TASK PROMPT — Scan the listing below. Copy each line that contains "данных".

DATA FOR THIS TASK —
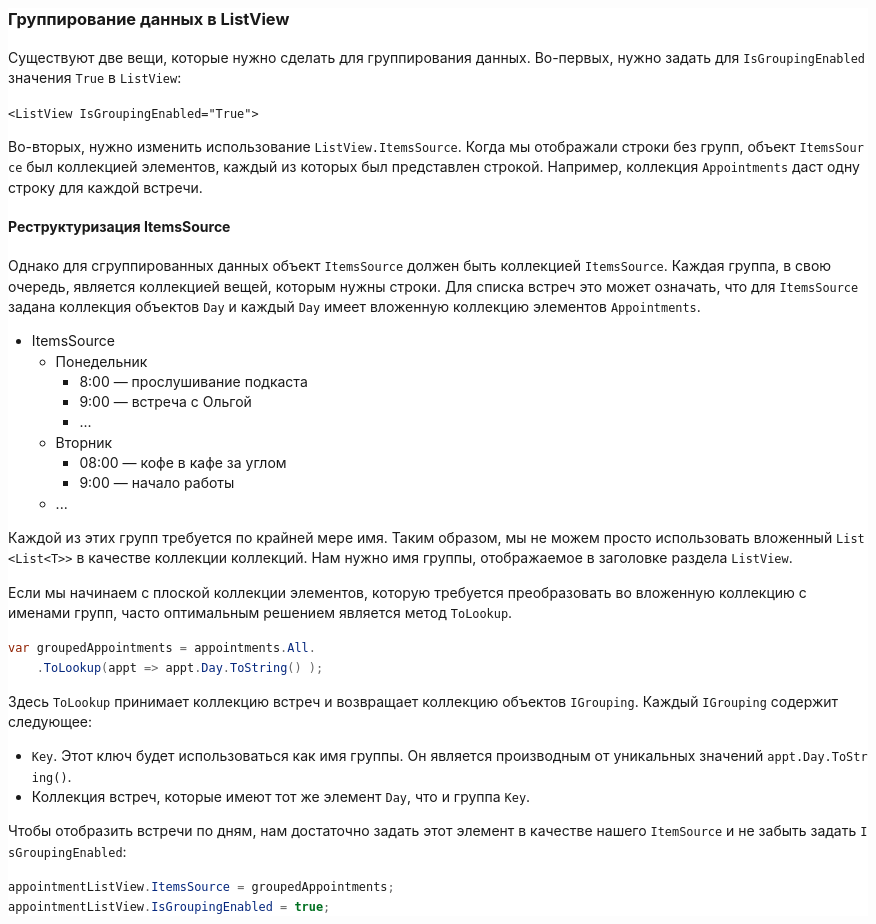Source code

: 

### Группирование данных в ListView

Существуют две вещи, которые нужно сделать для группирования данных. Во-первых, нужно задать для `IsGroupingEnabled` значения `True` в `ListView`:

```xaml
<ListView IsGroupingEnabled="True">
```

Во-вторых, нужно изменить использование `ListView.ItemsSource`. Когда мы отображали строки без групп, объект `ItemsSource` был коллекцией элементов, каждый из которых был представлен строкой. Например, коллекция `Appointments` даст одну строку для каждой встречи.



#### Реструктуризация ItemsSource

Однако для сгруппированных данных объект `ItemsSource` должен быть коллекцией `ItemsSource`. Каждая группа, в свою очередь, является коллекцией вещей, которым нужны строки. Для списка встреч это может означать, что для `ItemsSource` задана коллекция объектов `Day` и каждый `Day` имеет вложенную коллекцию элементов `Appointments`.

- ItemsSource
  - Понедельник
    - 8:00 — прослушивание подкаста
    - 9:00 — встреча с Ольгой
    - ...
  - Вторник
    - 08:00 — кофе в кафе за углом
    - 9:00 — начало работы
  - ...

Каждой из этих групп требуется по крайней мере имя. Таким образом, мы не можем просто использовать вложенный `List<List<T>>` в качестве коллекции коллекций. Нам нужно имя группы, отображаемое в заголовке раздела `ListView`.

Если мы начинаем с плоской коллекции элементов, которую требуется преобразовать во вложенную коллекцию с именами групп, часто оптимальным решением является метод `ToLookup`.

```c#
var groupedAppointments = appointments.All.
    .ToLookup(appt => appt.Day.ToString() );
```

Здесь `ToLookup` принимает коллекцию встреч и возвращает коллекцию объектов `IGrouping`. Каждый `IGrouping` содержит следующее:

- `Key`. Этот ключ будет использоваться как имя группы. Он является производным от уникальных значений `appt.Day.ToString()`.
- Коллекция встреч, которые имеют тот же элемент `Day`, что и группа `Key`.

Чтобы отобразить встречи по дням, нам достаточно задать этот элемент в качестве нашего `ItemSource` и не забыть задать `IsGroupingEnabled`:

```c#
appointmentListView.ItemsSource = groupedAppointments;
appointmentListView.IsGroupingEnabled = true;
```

--

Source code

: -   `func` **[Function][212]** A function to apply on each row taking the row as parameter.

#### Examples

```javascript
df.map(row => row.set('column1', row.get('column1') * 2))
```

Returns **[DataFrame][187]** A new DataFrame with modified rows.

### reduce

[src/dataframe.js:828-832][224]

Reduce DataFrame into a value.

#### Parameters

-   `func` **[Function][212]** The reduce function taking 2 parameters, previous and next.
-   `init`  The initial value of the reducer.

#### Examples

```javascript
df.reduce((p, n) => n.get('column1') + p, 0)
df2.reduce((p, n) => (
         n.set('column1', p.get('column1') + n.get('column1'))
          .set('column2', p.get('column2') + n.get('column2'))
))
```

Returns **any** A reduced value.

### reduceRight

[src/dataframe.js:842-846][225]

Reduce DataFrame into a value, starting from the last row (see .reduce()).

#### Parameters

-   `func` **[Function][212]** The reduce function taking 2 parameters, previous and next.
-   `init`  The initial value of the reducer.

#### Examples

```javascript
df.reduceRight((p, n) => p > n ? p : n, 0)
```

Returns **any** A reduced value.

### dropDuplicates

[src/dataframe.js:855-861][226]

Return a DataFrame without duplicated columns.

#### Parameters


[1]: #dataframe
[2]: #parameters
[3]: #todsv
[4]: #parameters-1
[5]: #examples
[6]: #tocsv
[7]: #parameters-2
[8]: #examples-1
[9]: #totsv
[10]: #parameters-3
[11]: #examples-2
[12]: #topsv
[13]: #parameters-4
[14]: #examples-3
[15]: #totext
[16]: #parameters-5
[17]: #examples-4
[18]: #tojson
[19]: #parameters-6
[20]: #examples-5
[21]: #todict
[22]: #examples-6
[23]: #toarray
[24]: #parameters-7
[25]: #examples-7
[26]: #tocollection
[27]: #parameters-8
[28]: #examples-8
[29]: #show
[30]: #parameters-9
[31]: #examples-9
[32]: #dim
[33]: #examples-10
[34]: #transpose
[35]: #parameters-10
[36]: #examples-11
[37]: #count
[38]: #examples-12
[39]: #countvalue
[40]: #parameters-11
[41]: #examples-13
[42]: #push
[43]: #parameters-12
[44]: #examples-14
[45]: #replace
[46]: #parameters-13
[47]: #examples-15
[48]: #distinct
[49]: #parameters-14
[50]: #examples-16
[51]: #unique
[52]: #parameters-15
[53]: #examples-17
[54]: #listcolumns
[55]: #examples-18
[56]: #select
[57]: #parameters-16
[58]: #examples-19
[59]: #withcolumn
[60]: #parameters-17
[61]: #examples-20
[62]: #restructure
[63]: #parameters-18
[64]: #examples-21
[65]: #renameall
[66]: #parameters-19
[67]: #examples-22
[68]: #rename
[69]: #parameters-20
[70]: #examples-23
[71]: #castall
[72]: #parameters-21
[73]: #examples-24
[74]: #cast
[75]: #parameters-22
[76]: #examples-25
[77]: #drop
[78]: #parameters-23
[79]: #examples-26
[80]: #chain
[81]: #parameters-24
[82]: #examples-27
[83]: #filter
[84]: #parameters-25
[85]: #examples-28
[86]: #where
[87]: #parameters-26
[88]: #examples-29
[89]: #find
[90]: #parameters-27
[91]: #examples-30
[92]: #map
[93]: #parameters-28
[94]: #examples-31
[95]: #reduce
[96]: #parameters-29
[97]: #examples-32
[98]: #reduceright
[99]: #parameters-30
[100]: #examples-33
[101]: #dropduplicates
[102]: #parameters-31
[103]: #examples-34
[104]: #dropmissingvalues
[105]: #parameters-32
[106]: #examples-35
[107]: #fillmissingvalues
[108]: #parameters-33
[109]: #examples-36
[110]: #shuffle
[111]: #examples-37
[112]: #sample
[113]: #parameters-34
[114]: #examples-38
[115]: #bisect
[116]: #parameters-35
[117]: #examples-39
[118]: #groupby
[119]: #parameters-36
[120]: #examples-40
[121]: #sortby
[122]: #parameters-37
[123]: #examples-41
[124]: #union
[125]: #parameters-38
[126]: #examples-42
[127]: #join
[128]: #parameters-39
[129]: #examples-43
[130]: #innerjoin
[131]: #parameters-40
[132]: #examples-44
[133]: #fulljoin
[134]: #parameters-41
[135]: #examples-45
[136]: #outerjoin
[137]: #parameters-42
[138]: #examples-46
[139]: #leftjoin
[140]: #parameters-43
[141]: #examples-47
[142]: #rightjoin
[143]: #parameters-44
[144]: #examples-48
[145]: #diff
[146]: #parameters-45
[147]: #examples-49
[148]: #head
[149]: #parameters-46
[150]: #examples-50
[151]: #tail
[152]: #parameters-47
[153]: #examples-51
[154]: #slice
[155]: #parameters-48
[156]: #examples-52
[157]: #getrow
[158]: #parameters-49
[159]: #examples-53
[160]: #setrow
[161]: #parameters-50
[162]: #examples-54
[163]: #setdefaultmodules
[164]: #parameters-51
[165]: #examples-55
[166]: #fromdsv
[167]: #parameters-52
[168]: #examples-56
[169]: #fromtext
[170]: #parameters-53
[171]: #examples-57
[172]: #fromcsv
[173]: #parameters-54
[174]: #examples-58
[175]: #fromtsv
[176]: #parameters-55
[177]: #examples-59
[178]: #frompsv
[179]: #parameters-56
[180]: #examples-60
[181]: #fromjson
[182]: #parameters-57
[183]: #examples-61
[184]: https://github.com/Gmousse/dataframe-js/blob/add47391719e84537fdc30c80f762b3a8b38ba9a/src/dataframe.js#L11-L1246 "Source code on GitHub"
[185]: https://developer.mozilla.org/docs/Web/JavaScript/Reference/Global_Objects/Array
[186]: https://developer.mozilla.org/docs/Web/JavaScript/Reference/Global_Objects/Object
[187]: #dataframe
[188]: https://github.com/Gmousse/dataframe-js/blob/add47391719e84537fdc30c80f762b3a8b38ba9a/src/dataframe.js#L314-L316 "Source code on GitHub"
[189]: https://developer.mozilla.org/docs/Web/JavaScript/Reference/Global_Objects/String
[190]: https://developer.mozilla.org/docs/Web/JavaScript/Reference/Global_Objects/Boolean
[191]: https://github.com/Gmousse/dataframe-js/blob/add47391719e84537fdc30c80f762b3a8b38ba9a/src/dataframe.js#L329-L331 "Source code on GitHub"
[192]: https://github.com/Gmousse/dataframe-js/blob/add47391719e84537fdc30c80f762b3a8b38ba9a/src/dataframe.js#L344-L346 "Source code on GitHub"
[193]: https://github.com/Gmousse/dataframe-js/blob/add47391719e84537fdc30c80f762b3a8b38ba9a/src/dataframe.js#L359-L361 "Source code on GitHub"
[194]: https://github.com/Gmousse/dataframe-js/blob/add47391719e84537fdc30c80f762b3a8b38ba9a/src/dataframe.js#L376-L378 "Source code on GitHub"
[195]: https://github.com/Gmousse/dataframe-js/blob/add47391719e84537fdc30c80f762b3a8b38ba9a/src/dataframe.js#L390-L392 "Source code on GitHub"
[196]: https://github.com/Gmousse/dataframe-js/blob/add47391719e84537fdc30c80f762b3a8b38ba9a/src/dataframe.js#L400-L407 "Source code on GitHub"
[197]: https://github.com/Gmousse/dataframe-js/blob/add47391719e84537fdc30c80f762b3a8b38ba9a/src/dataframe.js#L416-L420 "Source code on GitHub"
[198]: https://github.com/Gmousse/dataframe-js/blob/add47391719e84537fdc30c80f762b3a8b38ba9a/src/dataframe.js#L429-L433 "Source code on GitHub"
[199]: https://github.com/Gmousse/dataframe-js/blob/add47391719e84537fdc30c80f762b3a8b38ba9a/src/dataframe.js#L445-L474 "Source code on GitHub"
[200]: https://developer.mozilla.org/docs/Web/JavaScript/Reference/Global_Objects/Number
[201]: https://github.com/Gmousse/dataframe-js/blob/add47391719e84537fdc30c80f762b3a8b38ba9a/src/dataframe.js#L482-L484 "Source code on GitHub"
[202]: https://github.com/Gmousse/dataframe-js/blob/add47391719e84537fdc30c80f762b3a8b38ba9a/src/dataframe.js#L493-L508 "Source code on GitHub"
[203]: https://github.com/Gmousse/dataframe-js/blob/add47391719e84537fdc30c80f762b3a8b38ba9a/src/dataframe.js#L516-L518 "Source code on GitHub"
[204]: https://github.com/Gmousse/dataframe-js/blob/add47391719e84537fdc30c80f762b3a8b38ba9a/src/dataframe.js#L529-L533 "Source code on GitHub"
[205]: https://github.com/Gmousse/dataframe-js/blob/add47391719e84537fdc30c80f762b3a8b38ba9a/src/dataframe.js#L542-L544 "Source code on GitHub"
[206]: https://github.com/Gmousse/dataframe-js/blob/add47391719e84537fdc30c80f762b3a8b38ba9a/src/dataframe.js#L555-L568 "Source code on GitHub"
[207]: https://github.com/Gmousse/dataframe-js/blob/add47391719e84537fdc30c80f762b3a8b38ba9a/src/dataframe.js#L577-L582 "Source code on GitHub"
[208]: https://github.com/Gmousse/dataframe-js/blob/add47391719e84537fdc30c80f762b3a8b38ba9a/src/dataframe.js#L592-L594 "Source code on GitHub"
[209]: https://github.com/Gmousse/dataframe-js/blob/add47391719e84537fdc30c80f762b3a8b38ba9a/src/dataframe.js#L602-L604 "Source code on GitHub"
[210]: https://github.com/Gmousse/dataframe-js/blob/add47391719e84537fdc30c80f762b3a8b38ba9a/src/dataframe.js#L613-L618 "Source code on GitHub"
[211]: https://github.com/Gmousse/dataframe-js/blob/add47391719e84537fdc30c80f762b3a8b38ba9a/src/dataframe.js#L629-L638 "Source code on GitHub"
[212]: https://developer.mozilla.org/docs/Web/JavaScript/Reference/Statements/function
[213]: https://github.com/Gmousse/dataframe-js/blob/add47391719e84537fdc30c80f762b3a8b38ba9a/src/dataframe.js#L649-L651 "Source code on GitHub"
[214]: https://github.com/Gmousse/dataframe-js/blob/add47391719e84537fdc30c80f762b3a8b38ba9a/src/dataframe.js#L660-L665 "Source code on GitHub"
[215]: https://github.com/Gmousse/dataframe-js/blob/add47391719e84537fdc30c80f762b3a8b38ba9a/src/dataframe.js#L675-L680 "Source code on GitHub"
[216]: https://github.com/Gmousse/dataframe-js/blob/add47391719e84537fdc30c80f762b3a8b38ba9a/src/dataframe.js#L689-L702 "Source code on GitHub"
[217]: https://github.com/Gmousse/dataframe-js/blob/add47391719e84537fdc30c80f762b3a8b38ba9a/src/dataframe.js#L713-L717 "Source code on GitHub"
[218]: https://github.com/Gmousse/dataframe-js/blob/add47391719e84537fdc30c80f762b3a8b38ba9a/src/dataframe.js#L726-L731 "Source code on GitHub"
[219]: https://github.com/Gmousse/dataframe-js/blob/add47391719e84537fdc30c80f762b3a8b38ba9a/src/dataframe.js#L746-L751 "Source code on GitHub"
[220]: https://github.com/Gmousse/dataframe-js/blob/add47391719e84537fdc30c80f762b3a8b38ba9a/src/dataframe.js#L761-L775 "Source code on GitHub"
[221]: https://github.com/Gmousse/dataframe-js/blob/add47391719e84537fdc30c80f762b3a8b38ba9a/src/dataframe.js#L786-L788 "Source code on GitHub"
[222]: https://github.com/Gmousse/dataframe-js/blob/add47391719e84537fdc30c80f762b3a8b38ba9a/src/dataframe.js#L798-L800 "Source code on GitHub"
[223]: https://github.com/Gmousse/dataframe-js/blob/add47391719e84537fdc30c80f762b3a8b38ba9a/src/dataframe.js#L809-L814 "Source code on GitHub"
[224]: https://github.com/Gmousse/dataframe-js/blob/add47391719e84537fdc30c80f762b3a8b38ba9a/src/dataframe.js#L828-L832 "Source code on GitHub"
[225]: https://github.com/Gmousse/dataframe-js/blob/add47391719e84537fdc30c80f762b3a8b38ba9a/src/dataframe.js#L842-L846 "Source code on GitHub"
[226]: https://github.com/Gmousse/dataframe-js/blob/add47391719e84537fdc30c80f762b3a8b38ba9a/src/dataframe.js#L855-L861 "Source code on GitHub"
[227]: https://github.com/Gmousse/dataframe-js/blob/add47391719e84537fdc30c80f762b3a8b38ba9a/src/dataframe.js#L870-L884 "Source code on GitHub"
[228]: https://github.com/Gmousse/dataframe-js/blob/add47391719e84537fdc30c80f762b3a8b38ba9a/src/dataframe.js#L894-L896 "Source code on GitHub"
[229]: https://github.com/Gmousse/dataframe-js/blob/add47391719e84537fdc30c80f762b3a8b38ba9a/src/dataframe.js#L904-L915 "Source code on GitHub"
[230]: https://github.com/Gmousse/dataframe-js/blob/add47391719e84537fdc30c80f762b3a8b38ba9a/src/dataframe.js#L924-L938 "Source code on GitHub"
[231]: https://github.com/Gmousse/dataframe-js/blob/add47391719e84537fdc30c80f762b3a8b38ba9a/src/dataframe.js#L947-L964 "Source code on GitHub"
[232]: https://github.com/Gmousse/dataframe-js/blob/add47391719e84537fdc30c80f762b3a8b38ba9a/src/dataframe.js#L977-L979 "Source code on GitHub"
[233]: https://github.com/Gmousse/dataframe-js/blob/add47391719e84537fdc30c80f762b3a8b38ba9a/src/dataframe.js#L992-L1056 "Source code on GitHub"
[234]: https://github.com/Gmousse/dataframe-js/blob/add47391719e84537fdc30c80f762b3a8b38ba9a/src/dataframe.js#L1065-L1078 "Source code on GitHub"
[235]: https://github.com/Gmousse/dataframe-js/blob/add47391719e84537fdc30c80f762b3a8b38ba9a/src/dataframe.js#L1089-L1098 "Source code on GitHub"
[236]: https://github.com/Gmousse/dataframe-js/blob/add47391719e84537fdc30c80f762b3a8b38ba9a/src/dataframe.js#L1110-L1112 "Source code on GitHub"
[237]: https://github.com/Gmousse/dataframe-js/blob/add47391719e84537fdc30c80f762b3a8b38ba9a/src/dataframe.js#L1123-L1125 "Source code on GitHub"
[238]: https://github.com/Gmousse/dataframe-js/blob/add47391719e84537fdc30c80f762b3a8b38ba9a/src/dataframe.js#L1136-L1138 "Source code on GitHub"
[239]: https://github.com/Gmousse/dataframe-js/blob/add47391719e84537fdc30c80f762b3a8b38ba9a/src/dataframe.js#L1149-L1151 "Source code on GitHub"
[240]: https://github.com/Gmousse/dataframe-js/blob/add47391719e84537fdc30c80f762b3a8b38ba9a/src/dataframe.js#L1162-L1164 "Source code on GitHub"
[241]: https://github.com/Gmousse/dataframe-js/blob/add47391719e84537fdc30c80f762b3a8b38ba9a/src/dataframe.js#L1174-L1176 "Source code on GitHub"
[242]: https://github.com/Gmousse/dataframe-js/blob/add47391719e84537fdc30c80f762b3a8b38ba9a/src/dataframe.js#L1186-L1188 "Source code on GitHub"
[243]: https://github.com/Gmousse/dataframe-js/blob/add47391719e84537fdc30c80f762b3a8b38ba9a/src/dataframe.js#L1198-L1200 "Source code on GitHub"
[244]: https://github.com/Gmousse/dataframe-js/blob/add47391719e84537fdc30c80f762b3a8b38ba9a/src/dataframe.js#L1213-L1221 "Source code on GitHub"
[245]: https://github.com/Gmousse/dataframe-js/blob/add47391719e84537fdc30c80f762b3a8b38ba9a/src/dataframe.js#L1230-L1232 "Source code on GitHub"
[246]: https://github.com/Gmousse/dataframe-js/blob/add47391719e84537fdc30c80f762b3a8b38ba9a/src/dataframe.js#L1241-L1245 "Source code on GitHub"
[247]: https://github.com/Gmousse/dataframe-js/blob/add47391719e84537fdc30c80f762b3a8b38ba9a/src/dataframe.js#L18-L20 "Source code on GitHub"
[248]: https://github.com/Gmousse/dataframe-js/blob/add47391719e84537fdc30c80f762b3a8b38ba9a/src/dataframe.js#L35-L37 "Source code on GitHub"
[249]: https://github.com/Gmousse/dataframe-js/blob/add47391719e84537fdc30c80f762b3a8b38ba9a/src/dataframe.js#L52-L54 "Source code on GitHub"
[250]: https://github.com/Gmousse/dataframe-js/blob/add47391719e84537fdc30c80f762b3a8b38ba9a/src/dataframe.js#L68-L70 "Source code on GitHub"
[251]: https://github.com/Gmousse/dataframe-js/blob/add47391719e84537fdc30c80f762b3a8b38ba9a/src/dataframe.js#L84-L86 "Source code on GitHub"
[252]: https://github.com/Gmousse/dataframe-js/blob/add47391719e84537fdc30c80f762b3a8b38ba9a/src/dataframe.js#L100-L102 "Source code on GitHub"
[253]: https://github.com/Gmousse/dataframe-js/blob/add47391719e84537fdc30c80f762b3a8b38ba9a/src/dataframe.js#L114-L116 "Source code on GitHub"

RESULT OF THIS EXERCISE —
### Группирование данных в ListView
Существуют две вещи, которые нужно сделать для группирования данных. Во-первых, нужно задать для `IsGroupingEnabled` значения `True` в `ListView`:
Однако для сгруппированных данных объект `ItemsSource` должен быть коллекцией `ItemsSource`. Каждая группа, в свою очередь, является коллекцией вещей, которым нужны строки. Для списка встреч это может означать, что для `ItemsSource` задана коллекция объектов `Day` и каждый `Day` имеет вложенную коллекцию элементов `Appointments`.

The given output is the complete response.